---------- 文本摘录

Nutch 研究<三> 将Nutch爬取结果放入Hypertable

想把Nutch抓取的web page结果放入到Hypertable中去,目前思路主要有三个:

1. 修改Nutch源代码,让Nutch基于Hypertable工作,可以参考Hbase的实现. 由于该实现缺失Nutch好多特性,而且不易升级,考虑作罢.

2. 将Nutch抓取结果以命令导出为text的dump文件,然后用MapReduce解析该文件,哪相关信息到Hypertable.

3. 其实和第一一样,只不过是直接使用人家已经改好的基于Hbase的实现,然后导出一份tsv文件导入到Hypertable. 不仅融合了第一的缺点还增加了麻烦. 不考虑.

好,以下代码基于第二种思想实现.


package nutchdump;

import java.io.IOException;
import java.sql.Timestamp;
import java.util.Iterator;

import org.apache.hadoop.conf.Configured;
import org.apache.hadoop.fs.Path;
import org.apache.hadoop.io.LongWritable;
import org.apache.hadoop.io.NullWritable;
import org.apache.hadoop.io.Text;
import org.apache.hadoop.mapred.FileInputFormat;
import org.apache.hadoop.mapred.FileOutputFormat;
import org.apache.hadoop.mapred.JobClient;
import org.apache.hadoop.mapred.JobConf;
import org.apache.hadoop.mapred.MapReduceBase;
import org.apache.hadoop.mapred.Mapper;
import org.apache.hadoop.mapred.OutputCollector;
import org.apache.hadoop.mapred.Reducer;
import org.apache.hadoop.mapred.Reporter;
import org.apache.hadoop.util.Tool;
import org.apache.thrift.TException;
import org.apache.thrift.transport.TTransportException;
import org.hypertable.thrift.ThriftClient;
import org.hypertable.thriftgen.Cell;
import org.hypertable.thriftgen.ClientException;
import org.apache.hadoop.util.ToolRunner;
import org.apache.hadoop.util.Tool;


/**
* NutchDumpReader
*
*Reads the dump entries from nutch dump command output, get each line result to
*write into hypertable database as special format
*由于只保存抓取的网页内容,所以只关心Nutch导出的文件中,Content::这一块的相关信息
*
* @author(lovejuan1314)

--------------------

请从上面关于将Nutch爬取结果导入Hypertable的摘录中，一字不改地摘出从“Nutch 研究<三> 将Nutch爬取结果放入Hypertable”到“好,以下代码基于第二种思想实现.”的那一段。

---------- 原始数据

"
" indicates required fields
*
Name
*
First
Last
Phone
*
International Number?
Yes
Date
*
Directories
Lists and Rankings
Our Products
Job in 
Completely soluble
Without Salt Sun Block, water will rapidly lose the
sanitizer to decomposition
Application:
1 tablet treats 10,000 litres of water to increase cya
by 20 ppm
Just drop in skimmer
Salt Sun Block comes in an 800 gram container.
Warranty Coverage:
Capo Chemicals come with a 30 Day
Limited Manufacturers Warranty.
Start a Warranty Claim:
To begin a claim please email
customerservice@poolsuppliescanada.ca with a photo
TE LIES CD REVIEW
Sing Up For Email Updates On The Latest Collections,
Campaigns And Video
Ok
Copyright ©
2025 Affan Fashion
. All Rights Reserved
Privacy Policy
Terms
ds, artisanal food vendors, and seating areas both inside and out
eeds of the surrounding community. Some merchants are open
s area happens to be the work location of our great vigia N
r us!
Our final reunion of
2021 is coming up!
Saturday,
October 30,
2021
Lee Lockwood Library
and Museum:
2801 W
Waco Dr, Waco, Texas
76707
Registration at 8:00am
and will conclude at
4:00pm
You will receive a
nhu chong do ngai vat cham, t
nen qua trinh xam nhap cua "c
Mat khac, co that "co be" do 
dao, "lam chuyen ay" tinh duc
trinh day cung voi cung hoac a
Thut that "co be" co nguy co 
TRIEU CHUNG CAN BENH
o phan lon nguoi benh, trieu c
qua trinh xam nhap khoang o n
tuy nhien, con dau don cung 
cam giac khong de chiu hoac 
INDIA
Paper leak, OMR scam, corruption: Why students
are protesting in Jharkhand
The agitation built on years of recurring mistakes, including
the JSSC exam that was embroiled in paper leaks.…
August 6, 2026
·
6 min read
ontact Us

--------------------

## 作答
Nutch 研究<三> 将Nutch爬取结果放入Hypertable

想把Nutch抓取的web page结果放入到Hypertable中去,目前思路主要有三个:

1. 修改Nutch源代码,让Nutch基于Hypertable工作,可以参考Hbase的实现. 由于该实现缺失Nutch好多特性,而且不易升级,考虑作罢.

2. 将Nutch抓取结果以命令导出为text的dump文件,然后用MapReduce解析该文件,哪相关信息到Hypertable.

3. 其实和第一一样,只不过是直接使用人家已经改好的基于Hbase的实现,然后导出一份tsv文件导入到Hypertable. 不仅融合了第一的缺点还增加了麻烦. 不考虑.

好,以下代码基于第二种思想实现.